[[ Data listing open ]]
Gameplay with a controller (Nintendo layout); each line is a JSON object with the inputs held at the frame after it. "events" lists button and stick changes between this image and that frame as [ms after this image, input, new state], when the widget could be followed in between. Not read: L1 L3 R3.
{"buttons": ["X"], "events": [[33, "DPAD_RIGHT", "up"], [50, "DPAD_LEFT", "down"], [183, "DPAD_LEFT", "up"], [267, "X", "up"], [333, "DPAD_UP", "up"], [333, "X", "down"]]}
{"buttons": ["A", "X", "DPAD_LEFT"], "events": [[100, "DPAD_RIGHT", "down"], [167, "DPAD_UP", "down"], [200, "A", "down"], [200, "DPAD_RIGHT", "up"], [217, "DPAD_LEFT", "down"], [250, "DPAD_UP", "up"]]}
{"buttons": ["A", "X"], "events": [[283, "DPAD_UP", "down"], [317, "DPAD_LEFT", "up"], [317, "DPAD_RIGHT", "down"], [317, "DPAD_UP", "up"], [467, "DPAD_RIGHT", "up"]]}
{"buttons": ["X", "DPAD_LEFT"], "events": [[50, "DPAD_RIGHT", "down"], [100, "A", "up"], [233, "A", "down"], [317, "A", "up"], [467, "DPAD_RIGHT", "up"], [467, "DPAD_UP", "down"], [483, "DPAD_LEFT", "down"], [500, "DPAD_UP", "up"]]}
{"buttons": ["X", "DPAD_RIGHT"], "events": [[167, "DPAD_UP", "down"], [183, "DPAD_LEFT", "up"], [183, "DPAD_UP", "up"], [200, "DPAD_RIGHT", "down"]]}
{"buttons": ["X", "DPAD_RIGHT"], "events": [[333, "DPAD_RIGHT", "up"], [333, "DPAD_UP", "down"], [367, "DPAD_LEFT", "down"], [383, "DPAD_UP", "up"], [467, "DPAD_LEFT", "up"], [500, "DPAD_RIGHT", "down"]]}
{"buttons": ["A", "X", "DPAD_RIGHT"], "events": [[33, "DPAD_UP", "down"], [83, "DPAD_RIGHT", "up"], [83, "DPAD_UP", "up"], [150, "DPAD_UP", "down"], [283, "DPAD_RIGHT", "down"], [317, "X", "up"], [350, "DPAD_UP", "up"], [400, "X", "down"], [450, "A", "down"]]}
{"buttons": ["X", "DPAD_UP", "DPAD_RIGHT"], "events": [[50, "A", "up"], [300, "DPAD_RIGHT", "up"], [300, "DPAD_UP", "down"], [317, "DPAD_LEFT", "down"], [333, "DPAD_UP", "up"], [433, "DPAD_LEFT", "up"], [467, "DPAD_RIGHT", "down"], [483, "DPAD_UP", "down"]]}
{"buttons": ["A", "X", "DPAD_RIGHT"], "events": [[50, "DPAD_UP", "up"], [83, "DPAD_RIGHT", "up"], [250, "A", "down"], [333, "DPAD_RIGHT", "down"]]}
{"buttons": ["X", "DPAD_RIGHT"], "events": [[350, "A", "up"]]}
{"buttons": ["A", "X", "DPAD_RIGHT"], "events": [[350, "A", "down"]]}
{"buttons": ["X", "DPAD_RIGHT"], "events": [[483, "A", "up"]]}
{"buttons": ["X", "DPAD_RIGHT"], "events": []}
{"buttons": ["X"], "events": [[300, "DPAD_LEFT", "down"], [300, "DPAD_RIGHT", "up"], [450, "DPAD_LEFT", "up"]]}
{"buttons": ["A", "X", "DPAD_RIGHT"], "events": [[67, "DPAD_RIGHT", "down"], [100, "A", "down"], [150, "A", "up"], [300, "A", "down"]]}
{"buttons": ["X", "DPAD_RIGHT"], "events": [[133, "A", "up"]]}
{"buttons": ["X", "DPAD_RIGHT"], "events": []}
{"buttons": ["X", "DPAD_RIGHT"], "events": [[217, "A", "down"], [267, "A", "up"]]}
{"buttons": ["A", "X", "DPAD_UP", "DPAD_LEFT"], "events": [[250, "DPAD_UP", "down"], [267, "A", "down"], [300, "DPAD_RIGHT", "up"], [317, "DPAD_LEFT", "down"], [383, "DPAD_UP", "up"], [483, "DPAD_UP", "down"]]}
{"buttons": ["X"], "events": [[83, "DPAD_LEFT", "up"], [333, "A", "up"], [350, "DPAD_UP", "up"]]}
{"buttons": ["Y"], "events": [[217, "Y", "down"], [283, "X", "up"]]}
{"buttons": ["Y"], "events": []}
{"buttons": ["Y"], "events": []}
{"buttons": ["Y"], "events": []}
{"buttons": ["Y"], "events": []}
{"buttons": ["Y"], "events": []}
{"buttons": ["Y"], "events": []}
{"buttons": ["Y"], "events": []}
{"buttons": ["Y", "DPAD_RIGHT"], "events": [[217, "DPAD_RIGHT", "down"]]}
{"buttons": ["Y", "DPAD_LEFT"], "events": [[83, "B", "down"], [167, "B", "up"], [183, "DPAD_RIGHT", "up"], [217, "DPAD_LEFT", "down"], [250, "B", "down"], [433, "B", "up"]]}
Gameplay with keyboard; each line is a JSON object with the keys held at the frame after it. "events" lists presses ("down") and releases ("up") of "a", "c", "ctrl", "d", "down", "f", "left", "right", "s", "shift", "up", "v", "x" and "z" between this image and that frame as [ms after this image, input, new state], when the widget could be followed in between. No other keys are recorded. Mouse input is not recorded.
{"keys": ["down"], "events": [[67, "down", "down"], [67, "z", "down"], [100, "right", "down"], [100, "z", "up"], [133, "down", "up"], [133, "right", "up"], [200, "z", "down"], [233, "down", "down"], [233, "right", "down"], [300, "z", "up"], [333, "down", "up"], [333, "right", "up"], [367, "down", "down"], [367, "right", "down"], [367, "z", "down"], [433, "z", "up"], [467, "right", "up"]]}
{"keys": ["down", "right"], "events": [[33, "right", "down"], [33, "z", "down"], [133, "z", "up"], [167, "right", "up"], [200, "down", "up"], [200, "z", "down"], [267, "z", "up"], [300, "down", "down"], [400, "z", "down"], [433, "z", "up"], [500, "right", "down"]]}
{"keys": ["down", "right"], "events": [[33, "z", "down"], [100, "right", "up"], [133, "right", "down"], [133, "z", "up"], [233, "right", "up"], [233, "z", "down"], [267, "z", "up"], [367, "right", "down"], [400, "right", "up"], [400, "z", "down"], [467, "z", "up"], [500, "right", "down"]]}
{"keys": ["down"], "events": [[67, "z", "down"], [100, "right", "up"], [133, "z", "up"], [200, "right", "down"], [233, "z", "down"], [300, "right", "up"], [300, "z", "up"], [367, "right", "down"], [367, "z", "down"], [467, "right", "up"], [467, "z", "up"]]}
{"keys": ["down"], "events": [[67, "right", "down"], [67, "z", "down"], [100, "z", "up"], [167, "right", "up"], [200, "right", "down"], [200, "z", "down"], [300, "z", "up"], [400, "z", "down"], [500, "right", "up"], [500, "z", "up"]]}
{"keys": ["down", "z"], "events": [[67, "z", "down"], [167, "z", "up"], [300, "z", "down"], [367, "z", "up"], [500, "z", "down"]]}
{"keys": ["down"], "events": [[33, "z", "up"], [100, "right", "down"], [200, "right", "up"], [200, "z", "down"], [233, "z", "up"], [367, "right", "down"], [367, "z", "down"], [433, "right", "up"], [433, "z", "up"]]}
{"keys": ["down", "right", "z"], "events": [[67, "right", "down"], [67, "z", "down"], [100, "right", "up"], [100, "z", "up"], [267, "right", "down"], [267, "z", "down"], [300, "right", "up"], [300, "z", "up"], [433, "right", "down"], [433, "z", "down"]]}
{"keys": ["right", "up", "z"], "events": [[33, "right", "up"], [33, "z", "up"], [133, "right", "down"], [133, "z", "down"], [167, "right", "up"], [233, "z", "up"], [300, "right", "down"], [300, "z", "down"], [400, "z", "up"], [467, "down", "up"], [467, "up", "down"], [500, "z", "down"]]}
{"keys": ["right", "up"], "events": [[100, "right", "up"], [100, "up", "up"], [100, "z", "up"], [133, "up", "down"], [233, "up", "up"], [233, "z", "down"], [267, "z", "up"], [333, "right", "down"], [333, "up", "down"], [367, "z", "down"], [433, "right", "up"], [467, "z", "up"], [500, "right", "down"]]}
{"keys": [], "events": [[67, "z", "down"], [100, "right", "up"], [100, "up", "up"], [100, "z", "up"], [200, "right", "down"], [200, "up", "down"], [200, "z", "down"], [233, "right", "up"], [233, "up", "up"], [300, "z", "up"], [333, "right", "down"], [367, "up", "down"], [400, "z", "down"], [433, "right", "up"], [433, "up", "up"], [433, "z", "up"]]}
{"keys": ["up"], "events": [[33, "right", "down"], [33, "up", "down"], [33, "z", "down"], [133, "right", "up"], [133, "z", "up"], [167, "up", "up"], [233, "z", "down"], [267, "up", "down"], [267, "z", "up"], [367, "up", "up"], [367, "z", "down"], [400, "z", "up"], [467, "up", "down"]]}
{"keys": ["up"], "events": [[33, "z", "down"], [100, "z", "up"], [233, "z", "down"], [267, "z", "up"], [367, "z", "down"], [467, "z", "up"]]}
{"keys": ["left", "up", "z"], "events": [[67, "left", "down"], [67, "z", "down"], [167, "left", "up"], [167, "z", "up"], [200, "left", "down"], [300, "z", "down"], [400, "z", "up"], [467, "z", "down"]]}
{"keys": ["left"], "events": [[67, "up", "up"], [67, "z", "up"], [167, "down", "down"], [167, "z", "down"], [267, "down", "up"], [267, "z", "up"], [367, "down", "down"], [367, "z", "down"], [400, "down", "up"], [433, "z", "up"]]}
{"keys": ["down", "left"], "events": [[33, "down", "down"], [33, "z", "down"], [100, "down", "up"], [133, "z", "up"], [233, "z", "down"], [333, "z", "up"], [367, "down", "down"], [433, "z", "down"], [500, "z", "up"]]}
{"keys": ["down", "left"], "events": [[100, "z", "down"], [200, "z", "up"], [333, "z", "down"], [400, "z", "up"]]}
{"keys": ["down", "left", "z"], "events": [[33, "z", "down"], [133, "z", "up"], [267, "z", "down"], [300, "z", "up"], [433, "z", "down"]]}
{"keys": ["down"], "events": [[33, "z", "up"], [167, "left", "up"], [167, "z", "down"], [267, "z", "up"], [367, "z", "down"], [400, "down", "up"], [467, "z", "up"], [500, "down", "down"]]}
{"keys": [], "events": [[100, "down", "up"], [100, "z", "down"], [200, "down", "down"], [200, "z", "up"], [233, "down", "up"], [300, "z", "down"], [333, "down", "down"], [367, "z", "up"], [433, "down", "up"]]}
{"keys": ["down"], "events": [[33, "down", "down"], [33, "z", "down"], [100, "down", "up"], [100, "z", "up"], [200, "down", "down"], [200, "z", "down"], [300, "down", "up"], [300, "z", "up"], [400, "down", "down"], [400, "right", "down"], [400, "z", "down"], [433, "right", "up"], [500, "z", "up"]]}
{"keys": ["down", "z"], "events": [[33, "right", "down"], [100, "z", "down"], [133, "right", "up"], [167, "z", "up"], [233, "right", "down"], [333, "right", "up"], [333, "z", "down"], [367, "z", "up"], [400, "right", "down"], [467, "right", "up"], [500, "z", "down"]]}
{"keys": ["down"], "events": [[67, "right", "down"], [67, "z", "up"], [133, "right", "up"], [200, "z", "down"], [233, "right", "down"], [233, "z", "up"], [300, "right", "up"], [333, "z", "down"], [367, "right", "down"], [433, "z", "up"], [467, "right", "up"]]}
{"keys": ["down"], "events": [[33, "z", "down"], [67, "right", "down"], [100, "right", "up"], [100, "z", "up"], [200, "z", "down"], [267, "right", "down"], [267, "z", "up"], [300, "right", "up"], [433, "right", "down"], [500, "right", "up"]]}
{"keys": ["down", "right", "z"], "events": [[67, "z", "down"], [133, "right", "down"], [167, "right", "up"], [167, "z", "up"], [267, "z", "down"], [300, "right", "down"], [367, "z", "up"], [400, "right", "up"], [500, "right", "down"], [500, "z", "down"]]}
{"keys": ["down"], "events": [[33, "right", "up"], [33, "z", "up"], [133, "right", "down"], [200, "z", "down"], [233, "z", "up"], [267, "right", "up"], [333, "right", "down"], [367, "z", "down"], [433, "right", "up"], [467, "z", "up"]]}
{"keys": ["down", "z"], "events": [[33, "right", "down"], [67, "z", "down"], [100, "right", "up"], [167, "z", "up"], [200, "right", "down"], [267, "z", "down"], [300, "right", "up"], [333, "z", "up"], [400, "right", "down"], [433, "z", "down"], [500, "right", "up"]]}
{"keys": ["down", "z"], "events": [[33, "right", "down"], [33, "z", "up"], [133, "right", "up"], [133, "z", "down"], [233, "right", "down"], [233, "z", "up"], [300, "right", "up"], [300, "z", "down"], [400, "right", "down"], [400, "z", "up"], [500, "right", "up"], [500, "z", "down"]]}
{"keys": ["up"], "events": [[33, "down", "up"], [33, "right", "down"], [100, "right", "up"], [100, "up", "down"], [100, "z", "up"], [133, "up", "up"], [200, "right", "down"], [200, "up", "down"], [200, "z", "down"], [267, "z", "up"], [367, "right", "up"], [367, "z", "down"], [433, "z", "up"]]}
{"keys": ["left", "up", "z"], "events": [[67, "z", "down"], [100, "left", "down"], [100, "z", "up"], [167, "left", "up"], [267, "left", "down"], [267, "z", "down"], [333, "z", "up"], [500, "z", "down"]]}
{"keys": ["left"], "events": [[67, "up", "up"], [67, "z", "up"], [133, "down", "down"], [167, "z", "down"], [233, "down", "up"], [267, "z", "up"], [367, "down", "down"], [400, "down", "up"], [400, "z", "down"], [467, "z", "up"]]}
[[ Data listing closed ]]
Exercise: The lines holding the word "followed" are the answer. Find them in the entries and copy them.

Expected answer:
Gameplay with a controller (Nintendo layout); each line is a JSON object with the inputs held at the frame after it. "events" lists button and stick changes between this image and that frame as [ms after this image, input, new state], when the widget could be followed in between. Not read: L1 L3 R3.
Gameplay with keyboard; each line is a JSON object with the keys held at the frame after it. "events" lists presses ("down") and releases ("up") of "a", "c", "ctrl", "d", "down", "f", "left", "right", "s", "shift", "up", "v", "x" and "z" between this image and that frame as [ms after this image, input, new state], when the widget could be followed in between. No other keys are recorded. Mouse input is not recorded.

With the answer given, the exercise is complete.